Among the lines below, keep only those from the one containing "right back paw: (539, 748)" through the one containing "neck: (196, 144)", and reproduce them exactly.

● ● ● ● ● ● ●

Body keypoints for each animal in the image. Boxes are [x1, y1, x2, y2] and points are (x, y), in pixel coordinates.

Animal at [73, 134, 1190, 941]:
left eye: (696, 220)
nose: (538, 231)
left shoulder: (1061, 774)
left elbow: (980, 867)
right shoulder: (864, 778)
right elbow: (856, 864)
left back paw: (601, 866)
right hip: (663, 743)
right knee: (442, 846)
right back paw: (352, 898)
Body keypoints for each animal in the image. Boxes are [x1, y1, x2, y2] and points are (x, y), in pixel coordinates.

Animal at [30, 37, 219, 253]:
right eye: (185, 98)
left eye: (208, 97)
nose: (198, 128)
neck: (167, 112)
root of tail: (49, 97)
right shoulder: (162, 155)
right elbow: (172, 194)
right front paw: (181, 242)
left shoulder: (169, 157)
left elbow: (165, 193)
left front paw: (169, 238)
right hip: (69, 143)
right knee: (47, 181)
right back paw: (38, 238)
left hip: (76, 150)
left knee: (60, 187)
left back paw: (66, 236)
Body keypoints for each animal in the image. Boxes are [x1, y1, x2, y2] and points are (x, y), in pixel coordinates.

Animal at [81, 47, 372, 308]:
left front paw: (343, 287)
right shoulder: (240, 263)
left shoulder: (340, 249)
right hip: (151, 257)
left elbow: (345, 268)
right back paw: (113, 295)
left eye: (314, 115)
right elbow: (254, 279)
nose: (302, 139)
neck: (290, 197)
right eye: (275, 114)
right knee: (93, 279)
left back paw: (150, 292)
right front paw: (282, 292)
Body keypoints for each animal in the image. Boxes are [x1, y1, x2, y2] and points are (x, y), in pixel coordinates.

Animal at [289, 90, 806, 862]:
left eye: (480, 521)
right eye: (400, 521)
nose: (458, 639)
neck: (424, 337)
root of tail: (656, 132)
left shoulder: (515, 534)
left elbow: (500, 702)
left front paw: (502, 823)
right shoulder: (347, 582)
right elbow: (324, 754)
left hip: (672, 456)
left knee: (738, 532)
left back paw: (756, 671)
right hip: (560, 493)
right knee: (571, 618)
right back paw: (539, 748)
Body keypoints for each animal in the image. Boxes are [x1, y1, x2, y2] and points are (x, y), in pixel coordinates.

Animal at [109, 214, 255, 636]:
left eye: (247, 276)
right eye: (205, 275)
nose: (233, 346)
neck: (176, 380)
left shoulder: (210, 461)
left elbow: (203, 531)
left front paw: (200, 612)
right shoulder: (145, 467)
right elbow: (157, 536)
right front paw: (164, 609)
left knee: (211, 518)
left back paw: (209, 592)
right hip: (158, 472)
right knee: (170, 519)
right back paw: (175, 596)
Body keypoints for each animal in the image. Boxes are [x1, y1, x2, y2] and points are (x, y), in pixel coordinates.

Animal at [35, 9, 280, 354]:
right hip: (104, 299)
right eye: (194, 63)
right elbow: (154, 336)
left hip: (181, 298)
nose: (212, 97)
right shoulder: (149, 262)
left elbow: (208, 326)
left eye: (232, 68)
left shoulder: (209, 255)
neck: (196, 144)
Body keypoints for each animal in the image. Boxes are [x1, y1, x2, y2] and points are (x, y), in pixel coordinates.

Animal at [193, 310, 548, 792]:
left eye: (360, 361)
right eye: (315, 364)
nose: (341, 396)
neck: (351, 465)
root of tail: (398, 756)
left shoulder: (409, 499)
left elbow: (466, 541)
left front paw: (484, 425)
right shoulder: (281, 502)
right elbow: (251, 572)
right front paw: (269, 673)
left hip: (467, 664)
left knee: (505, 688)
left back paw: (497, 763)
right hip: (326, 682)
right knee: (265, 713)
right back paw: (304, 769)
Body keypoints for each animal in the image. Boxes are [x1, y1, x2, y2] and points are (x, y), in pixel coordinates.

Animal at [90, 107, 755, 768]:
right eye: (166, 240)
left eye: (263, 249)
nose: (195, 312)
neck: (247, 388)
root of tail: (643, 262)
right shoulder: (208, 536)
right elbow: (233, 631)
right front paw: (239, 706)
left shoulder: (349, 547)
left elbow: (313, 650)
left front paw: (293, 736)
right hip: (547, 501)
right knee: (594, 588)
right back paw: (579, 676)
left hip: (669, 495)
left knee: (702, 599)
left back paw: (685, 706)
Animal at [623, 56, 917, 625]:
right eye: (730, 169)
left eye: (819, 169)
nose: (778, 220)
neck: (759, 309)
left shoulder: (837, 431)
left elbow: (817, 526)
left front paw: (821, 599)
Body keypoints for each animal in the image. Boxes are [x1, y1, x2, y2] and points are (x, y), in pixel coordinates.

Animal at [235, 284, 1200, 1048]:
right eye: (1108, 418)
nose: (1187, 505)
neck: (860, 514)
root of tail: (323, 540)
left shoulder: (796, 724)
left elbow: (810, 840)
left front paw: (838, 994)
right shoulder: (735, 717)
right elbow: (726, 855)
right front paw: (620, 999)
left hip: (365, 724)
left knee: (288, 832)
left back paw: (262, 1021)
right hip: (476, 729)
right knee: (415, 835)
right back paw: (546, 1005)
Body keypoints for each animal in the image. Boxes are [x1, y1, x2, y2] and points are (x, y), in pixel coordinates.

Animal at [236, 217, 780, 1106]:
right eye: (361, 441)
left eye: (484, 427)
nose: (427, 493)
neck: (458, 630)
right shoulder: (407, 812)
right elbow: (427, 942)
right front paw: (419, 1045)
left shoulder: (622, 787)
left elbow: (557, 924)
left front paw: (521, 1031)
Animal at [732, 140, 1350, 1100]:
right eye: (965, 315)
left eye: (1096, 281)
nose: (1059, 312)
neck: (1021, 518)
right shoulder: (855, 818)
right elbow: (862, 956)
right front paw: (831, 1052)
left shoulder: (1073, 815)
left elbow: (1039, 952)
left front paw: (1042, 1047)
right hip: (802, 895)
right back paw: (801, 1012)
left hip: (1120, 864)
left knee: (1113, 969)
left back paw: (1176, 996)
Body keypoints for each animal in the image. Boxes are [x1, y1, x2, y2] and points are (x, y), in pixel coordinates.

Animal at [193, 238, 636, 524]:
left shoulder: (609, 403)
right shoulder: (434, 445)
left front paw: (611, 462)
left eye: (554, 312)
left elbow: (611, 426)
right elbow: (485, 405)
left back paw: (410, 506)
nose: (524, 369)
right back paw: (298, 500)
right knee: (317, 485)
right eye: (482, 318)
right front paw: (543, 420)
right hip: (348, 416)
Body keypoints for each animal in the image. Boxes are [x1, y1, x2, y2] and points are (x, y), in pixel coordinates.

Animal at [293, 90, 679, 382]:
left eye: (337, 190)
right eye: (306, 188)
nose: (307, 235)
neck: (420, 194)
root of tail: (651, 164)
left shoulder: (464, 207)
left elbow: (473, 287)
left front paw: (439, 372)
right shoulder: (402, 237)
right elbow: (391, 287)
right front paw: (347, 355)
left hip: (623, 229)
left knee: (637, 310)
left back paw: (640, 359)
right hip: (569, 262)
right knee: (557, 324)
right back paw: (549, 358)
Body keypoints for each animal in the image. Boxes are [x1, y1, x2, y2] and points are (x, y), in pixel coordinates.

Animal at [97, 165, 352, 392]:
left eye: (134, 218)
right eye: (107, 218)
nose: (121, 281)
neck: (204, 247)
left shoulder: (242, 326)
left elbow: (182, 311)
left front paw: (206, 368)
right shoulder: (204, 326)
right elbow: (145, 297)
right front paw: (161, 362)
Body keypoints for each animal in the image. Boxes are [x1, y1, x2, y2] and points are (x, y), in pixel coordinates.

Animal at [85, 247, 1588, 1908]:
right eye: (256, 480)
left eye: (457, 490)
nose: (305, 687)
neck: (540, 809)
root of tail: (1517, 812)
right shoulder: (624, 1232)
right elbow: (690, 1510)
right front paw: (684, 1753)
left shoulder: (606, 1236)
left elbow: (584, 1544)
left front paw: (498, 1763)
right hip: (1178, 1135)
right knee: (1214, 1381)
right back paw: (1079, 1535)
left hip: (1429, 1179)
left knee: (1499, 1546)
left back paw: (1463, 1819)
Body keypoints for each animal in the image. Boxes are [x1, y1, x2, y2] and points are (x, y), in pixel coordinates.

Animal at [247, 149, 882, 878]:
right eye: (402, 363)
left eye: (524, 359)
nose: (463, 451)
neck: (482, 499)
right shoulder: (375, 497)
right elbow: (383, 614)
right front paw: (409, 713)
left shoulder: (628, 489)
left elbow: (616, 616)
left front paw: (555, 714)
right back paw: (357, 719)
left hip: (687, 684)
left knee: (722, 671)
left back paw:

● ● ● ● ● ● ●

> [EXERCISE SOLUTION]
right back paw: (539, 748)
Body keypoints for each animal in the image. Boxes are [x1, y1, x2, y2] and points are (x, y), in pixel coordinates.

Animal at [109, 214, 255, 636]:
left eye: (247, 276)
right eye: (205, 275)
nose: (233, 346)
neck: (176, 380)
left shoulder: (210, 461)
left elbow: (203, 531)
left front paw: (200, 612)
right shoulder: (145, 467)
right elbow: (157, 536)
right front paw: (164, 609)
left knee: (211, 518)
left back paw: (209, 592)
right hip: (158, 472)
right knee: (170, 519)
right back paw: (175, 596)
Body keypoints for each animal in the image. Boxes are [x1, y1, x2, y2] and points are (x, y), in pixel coordinates.

Animal at [35, 9, 280, 354]:
right hip: (104, 299)
right eye: (194, 63)
right elbow: (154, 336)
left hip: (181, 298)
nose: (212, 97)
right shoulder: (149, 262)
left elbow: (208, 326)
left eye: (232, 68)
left shoulder: (209, 255)
neck: (196, 144)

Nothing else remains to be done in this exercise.